My grandfather, who was known to me as Paw-Paw, had been saying for a couple of years “I sure wish I had those boys down here.” I relocated from Wisconsin to live with my grandparents here in Texas in August of 2002. Paw-Paw and I had adjoining rooms, and he and the boys bonded from the first day we arrived. They were so full of life, and so was he. On January 21, 2003, just six months after we arrived, I pulled into the garage and found my beloved Paw-Paw lying there with his foot propped in the door . . . dead. I yelled, I ran, I screamed, and called for help, but it was too late. It was his predestined date of departure. I don’t remember how I explained it to the boys, especially my youngest, Desmond. I don’t remember how I made it through, but somehow, I did.

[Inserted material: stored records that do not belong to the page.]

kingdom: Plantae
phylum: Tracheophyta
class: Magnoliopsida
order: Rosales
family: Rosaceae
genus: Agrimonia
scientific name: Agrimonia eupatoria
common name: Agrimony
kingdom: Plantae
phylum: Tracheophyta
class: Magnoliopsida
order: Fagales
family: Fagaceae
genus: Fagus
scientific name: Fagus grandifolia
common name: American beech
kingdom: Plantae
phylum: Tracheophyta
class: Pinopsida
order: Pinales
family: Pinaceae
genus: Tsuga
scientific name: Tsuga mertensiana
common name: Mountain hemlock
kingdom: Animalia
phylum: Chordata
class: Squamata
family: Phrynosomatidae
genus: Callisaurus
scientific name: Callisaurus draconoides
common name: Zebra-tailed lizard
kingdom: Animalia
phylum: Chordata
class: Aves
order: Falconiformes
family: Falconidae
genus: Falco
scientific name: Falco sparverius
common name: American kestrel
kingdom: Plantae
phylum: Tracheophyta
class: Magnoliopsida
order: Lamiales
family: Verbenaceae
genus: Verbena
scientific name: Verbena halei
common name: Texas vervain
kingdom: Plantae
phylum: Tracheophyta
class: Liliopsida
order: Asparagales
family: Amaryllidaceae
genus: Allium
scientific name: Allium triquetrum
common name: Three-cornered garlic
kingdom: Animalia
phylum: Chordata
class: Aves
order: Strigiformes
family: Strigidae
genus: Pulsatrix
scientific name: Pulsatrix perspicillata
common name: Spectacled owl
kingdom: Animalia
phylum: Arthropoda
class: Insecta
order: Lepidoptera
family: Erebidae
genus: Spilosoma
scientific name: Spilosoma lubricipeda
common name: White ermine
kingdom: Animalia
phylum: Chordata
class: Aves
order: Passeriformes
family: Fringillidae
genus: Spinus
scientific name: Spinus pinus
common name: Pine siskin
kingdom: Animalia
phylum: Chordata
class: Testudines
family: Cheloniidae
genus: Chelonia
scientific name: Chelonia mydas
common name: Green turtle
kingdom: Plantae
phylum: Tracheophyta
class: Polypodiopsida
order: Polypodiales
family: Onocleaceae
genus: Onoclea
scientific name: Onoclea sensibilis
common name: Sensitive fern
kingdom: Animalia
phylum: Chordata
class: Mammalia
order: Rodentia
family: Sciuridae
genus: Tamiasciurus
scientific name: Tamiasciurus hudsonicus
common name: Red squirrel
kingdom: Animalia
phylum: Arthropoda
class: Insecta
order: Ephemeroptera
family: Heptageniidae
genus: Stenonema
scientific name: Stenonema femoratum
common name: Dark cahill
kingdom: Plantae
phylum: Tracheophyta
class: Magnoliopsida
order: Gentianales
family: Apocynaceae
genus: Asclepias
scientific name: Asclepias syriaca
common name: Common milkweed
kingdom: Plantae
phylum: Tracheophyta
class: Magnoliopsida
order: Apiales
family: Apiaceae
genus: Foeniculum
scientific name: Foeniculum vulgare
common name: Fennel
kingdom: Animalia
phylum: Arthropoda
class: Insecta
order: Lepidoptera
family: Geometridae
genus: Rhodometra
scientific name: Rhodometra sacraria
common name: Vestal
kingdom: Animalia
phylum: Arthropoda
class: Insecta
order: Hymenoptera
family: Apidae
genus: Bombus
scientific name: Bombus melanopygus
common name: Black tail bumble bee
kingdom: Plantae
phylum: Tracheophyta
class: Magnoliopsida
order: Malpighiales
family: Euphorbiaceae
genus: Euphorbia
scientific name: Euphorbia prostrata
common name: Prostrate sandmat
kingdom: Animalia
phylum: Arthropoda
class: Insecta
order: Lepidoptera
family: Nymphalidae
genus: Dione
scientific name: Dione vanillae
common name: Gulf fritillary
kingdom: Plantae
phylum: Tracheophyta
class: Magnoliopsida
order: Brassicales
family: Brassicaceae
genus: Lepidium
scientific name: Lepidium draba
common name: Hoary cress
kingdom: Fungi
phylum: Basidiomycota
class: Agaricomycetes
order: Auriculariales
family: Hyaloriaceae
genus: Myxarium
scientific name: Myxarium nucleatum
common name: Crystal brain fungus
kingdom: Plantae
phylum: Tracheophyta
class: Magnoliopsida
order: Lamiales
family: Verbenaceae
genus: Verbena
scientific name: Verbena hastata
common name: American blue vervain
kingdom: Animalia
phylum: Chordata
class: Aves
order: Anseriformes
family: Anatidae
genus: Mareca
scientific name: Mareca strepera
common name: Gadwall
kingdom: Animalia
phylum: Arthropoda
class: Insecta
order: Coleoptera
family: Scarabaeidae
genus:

I went to several funerals after that, some close, others distant, but experiencing the invisible pain of grief nonetheless. I don’t know about you, but every time someone dies, I think of my own inevitable demise. I sometimes even begin to experience (or so I think), the same symptoms that the newly deceased died from. It does not last long, but a twinge of pain here and there coupled with “what if” can make for an unpleasant couple of days.
I’ve skirted around the real reason for writing this piece long enough. For fear that the indescribable, invisible pain I’ve buried (no pun intended) will resurface once again . . . but here goes. On February 5, 2011, my world came crashing down. My heart stopped. I couldn’t breathe. I cried out loud. All because of a phone call, and those four dreadful words: “Tarsha didn’t make it.” So, of course my question was “Didn’t make it where?” Where did she need a ride to? Where was she stuck, and how much time did I have to get there? As I stood there, an emptiness came over me. My most cherished cousin, who felt more like a sister, had reached her final destination. One of my most candid memories of that day is how bright the sun was shining. It’s actually the reason why I woke up without the aid of an alarm that morning, and even to this day I’ve never seen it shine any brighter.
So, it’s grief that gets the unwelcome title of invisible pain. Grief can cause you to become depressed, angry, sad, mad, hopeless, and discouraged. It sent me into a downward spiral before I was aware of what was going on. My mother had to bring it to my attention. I didn’t realize I was wearing black every day for months or that I would sit staring into space, thinking about nothing.
I write this post to encourage others that may be feeling the same way. I want you to know I made it, and so can you! I want you to know it wasn’t easy and that I had to seek help. I had to go talk to someone, but it worked. I want you to know that time does heal, and even today, I still think about my departed loved ones. But the pain is less severe. Most important, I want you to be encouraged and hopeful and know that someday, you will experience the weight of grief being released from your life so that you can go on to LIVE, LAUGH, AND LOVE once again!